Musawwir & Suryadi, 2021 go on to say that using the visualization approach could be helpful when adopting ethnomathematics activities as pedagogical tools in the process of learning mathematics. In the learning process, a visualization approach can be utilized to convey an abstract mathematical concept through four stages: visualization, representation, abstraction, and schema, according to Kusnandi (2020). In the visualization stage, the learners perceive the mathematical concepts intertwined with the cultural item, whereas in the representation stage, they model the observed mathematical concepts without the use of external media. They now gather data regarding the insights they gained from the visualization stage observations. They complete the mathematical notions at this point in the abstraction stage by making a statement reconstruction that applies to all models created from the representation. They verify the accuracy of any findings or broad guidelines they would have drawn during the schema step. According to Pais (2011), if ethnomathematics is not carefully planned for when it is incorporated into the teaching and learning process of school mathematics, there is a chance that it will be seen as coming from a culture where school mathematics is being forced to lose its uniqueness. To put it another way, well-meaning deeds may end up having unintended consequences.

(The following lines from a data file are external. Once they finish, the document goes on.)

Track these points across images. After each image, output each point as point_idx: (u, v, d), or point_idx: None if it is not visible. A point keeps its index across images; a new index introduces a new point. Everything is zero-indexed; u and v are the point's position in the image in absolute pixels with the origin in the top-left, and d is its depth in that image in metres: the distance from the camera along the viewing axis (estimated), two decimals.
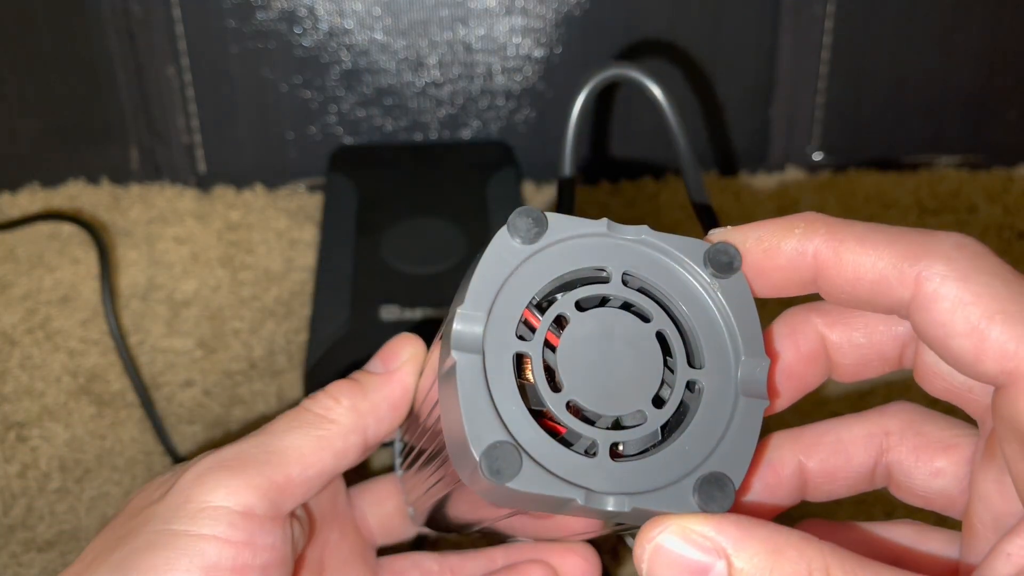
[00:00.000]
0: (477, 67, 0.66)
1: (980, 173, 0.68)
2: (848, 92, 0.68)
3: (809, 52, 0.67)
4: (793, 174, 0.68)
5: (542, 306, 0.26)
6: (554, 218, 0.26)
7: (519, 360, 0.26)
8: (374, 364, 0.33)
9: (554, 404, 0.25)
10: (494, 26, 0.65)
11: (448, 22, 0.65)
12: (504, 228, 0.26)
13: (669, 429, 0.26)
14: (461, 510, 0.32)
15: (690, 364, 0.26)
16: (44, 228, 0.63)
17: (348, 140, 0.67)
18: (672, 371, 0.26)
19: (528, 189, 0.67)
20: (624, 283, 0.27)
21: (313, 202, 0.66)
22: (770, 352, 0.28)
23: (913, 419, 0.29)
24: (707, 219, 0.40)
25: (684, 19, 0.66)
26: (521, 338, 0.25)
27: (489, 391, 0.25)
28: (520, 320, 0.26)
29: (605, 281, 0.26)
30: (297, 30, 0.64)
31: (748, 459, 0.26)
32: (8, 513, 0.48)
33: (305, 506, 0.34)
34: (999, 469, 0.26)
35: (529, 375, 0.25)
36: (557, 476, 0.24)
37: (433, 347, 0.31)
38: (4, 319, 0.58)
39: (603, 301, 0.27)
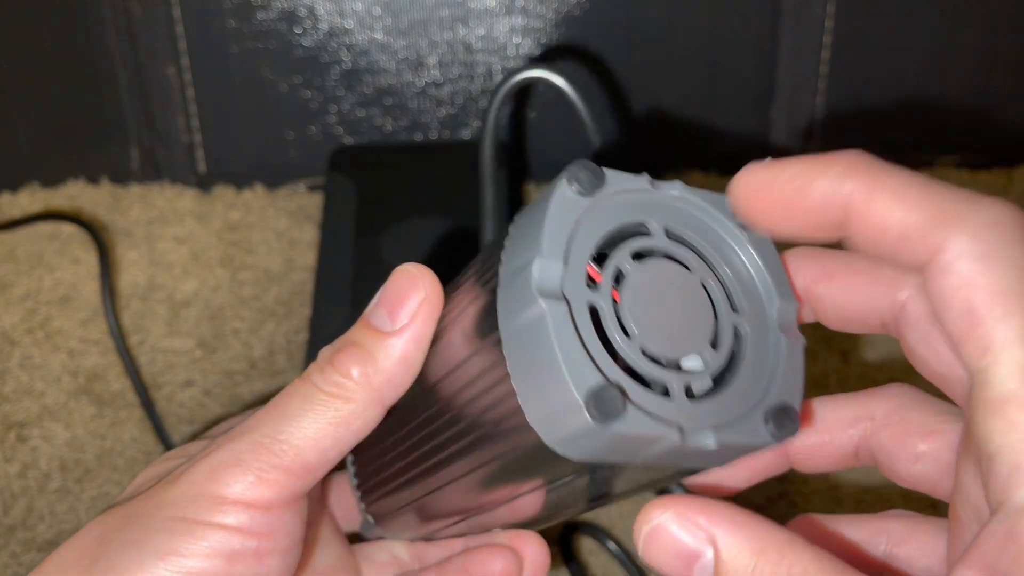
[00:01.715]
0: (477, 67, 0.66)
1: (980, 173, 0.68)
2: (848, 92, 0.68)
3: (809, 52, 0.67)
4: None
5: (595, 259, 0.27)
6: (609, 172, 0.27)
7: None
8: (379, 316, 0.30)
9: (630, 350, 0.25)
10: (494, 26, 0.65)
11: (448, 22, 0.65)
12: (563, 179, 0.26)
13: (726, 369, 0.27)
14: (444, 508, 0.32)
15: (732, 309, 0.28)
16: (44, 228, 0.63)
17: (348, 140, 0.67)
18: (717, 316, 0.27)
19: (528, 189, 0.67)
20: (667, 235, 0.28)
21: (313, 202, 0.66)
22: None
23: (901, 404, 0.29)
24: None
25: (684, 19, 0.66)
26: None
27: (580, 336, 0.24)
28: (584, 272, 0.26)
29: (649, 234, 0.27)
30: (297, 30, 0.64)
31: (801, 391, 0.27)
32: (8, 513, 0.48)
33: None
34: (976, 461, 0.25)
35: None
36: (654, 416, 0.24)
37: (455, 299, 0.29)
38: (4, 319, 0.58)
39: (649, 253, 0.27)
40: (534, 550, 0.35)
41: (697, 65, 0.67)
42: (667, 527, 0.24)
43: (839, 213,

Finally, as demonstrated by Zuhra et al. (2021), ethnomathematics activities such as those identified in this review can be employed as evaluation instruments to determine how well learners apply their knowledge of mathematics to real-world situations. According to Fouze and Amit (2018), learners should master mathematical concepts in theory first, and then use those concepts through culturally appropriate methods and resources. In this way, the concepts are made easier for them to understand, increasing the likelihood that they will do so. They recommend using these cultural activities as an inquiry or project/ investigation work to introduce learners to various viewpoints. According to D’Ambrosio (2001), learners start to recognize the value of diversity in thought and how it can inspire creativity as a result of such exposure. In addition, learners will begin to ask different questions rather than concentrating on the one right answer, which could result in different answers (Hendriyanto et al., 2023). Alternatively, they could still come up with the same answers but come up with unique approaches to sharing and presenting them. In this approach, learners can express themselves in a variety of ways and, with the help of their teachers, develop the creativity to solve problems using a variety of solutions (Putra & Mahmudah, 2021).

5 Conclusion

There is still much to learn about the relevance of incorporating the ethnomathematics program into mathematics education and what constitutes an ethnomathematics program in the mathematics classroom. This review has revealed that school mathematics concepts of measures, number patterns and operations, geometry, algebra, and data analysis and probability are abundant in ethnomathematics activities namely cultural games, weaving, cultural dances, symbolic calculations, buildings, meals, and number systems. Consequently, the ethnomathematics program can be used as a pedagogical, learning, or assessment tool in mathematics courses. One of the best ways to make mathematics more relatable to learners and help them realize its importance is to have them investigate mathematics within the context of their own cultures. Additionally, ethnomathematics can introduce learners to multicultural views on mathematics that both challenge and reinforce the concepts and methods taught in the mathematics classroom. It follows that, given all of the ways ethnomathematics affords the learning process, the moment is right for all nations to include it in mathematics education. This paper's assessment of the affordances of ethnomathematics is based only on the articles that were studied; if other articles are reviewed, the knowledge may be expanded. However, its findings are especially beneficial for people unsure how to begin integrating the ethnomathematics program into the teaching and learning process.